Emmadonata Carbone, Donata Mussolino and Riccardo Viganò
This study investigates the relationship between board gender diversity (BGD) and the time to Initial Public Offering (IPO), which stands as an entrepreneurially risky choice…
Abstract
Purpose
This study investigates the relationship between board gender diversity (BGD) and the time to Initial Public Offering (IPO), which stands as an entrepreneurially risky choice, particularly challenging in family firms. We also investigate the moderating role of family ownership dispersion (FOD).
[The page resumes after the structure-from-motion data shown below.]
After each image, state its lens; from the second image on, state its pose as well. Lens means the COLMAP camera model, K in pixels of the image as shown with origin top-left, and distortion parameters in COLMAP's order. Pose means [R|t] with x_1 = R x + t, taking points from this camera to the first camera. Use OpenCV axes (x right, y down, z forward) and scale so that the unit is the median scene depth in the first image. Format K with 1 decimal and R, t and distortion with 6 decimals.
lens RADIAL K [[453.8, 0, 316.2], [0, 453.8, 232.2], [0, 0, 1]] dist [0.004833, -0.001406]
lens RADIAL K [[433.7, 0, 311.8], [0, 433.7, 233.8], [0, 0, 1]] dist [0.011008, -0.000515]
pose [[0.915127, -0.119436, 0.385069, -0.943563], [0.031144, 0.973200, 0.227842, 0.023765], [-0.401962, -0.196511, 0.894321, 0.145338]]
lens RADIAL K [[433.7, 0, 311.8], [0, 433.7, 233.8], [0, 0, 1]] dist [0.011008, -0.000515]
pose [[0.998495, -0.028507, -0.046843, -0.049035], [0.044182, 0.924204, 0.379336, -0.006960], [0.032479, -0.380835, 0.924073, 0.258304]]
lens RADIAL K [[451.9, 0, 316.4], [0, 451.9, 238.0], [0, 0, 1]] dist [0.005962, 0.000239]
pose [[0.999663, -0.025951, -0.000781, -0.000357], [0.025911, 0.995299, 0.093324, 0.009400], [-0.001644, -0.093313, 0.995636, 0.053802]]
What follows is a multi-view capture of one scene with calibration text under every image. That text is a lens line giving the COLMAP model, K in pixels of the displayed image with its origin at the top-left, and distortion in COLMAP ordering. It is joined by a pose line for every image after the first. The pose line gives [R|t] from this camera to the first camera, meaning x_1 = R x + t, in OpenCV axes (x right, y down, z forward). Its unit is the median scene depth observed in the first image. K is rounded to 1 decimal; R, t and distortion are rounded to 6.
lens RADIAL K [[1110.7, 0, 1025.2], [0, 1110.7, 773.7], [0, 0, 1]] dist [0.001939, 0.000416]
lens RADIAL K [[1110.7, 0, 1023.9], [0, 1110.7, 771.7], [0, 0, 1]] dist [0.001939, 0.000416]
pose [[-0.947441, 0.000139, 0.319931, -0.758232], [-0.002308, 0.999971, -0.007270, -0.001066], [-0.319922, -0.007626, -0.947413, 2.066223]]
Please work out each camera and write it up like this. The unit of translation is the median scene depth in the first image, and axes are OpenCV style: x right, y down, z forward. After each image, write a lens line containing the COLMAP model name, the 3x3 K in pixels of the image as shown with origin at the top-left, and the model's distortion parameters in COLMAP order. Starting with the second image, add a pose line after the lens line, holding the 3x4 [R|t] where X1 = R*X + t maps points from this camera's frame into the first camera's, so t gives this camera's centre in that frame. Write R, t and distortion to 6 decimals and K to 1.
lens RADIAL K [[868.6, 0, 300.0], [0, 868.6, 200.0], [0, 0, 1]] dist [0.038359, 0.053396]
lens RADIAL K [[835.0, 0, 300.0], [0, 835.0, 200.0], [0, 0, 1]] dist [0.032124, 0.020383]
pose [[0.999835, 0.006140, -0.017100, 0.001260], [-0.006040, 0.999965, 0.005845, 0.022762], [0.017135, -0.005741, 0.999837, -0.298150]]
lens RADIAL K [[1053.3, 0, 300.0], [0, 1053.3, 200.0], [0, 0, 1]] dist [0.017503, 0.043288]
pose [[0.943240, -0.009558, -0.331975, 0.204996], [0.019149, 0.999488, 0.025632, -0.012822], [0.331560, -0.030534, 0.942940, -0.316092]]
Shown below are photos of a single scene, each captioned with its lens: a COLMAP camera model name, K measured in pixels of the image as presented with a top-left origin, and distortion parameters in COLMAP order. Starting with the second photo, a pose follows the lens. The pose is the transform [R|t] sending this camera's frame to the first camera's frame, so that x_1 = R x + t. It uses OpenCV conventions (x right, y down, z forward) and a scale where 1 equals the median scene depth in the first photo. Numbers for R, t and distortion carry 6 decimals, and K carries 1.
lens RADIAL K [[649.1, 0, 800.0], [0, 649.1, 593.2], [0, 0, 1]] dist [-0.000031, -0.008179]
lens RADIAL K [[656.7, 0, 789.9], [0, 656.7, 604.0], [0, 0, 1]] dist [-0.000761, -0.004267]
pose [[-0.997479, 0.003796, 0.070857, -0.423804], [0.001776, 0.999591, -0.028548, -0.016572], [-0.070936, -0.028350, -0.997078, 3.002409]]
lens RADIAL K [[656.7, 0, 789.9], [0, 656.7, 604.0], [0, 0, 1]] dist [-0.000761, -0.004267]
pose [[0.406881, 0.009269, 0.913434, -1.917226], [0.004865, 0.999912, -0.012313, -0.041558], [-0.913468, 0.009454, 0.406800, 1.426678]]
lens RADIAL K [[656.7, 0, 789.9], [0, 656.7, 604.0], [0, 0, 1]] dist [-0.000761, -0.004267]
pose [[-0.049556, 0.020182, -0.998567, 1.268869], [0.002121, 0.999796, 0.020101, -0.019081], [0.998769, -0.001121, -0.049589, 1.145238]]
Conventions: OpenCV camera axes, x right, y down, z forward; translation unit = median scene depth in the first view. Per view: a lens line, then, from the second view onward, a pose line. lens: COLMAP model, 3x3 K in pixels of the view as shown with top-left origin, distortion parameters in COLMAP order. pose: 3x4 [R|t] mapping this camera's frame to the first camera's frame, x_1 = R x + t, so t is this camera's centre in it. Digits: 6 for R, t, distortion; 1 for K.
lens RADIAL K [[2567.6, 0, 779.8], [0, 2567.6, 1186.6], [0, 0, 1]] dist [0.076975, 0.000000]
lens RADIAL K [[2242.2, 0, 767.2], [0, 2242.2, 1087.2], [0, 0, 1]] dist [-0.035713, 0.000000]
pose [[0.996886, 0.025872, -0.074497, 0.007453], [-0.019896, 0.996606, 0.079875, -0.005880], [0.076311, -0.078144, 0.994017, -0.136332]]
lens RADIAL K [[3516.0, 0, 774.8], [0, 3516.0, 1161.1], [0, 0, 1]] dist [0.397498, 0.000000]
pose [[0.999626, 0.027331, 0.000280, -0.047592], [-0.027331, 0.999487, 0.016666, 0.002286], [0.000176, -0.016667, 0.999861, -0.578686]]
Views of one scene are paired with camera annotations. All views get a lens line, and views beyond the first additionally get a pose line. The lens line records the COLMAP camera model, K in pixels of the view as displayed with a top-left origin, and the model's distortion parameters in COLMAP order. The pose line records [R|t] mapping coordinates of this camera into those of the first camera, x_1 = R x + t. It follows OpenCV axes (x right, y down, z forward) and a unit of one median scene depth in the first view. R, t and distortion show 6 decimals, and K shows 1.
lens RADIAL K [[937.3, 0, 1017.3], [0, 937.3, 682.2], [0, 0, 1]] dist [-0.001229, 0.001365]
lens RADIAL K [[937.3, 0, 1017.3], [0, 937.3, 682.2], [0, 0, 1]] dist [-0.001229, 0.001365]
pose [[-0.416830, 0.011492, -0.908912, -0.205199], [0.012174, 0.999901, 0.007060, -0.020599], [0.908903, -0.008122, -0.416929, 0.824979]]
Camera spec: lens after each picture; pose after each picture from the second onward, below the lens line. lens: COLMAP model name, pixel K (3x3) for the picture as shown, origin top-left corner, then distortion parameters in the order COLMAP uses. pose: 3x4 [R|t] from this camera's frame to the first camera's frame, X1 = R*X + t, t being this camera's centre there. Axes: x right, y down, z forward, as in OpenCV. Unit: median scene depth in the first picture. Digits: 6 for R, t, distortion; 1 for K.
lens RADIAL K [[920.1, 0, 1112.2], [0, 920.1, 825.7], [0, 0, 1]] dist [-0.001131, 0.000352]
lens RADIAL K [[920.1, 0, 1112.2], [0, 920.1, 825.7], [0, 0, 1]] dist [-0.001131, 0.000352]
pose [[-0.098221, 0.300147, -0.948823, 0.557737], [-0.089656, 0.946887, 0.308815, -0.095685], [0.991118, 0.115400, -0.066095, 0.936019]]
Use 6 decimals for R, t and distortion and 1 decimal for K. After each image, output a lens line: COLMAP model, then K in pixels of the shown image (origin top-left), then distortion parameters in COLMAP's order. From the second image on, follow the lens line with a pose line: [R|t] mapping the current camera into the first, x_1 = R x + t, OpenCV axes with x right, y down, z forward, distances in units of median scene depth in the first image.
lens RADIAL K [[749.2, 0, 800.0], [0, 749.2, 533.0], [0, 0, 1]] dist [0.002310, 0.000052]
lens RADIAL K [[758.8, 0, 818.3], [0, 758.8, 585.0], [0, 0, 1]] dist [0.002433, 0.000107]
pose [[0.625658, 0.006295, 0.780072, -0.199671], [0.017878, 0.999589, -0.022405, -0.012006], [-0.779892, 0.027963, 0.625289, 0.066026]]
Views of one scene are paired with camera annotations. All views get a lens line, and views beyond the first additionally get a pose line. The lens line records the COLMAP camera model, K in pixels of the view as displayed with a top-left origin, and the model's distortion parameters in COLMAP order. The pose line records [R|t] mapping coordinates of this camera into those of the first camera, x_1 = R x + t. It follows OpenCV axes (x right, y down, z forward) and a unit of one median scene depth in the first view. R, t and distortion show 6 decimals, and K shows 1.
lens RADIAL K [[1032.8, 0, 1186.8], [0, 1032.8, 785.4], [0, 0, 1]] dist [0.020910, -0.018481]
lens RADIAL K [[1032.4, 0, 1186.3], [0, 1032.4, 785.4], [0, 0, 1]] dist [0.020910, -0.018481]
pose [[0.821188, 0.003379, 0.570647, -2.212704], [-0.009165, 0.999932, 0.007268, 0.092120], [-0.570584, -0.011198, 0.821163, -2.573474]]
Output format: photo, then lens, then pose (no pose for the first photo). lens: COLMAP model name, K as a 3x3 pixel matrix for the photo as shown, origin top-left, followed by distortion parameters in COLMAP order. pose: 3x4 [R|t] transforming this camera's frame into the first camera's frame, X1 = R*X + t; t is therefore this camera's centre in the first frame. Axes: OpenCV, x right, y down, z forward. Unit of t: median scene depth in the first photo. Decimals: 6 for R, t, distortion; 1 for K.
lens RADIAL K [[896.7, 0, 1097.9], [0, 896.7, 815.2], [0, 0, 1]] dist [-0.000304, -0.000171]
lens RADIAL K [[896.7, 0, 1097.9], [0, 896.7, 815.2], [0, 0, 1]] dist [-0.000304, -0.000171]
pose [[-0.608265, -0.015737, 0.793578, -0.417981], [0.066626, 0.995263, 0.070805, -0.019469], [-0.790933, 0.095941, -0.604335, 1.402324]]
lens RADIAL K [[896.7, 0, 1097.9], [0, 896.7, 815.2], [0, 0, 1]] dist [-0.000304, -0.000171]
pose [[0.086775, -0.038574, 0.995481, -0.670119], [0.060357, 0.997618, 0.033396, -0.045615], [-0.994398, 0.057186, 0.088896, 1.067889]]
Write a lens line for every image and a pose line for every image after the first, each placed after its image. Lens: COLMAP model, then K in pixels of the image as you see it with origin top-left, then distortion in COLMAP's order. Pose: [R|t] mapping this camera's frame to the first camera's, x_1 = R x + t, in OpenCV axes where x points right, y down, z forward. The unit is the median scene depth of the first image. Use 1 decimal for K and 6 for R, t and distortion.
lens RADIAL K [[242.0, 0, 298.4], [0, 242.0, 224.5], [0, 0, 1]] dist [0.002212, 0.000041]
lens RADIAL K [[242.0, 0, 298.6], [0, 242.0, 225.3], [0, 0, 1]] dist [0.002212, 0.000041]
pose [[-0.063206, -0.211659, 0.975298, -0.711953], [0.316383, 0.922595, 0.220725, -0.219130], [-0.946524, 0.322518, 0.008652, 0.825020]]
Design/methodology/approach
We draw on an integrated theoretical framework bringing together the upper echelons theory and the socio-emotional wealth (SEW) perspective and on hand-collected data on a sample of Italian family IPOs that occurred in the period 2000–2020. We employ ordinary least squares (OLS) regression and alternative model estimations to test our hypotheses.
Findings
BGD positively affects the time to IPO, thus, it increases the time required to go public. FOD negatively moderates this relationship. Our findings remain robust with different measures for BGD, FOD, and family business definition as well as with different econometric models.
Originality/value
The article develops literature on family firms and IPO and it enriches the academic debate about gender and IPOs in family firms. It adds to studies addressing the determinants of the time to IPO by incorporating gender diversity and the FOD into the discussion. Finally, it contributes to research on women and outcomes in family firms.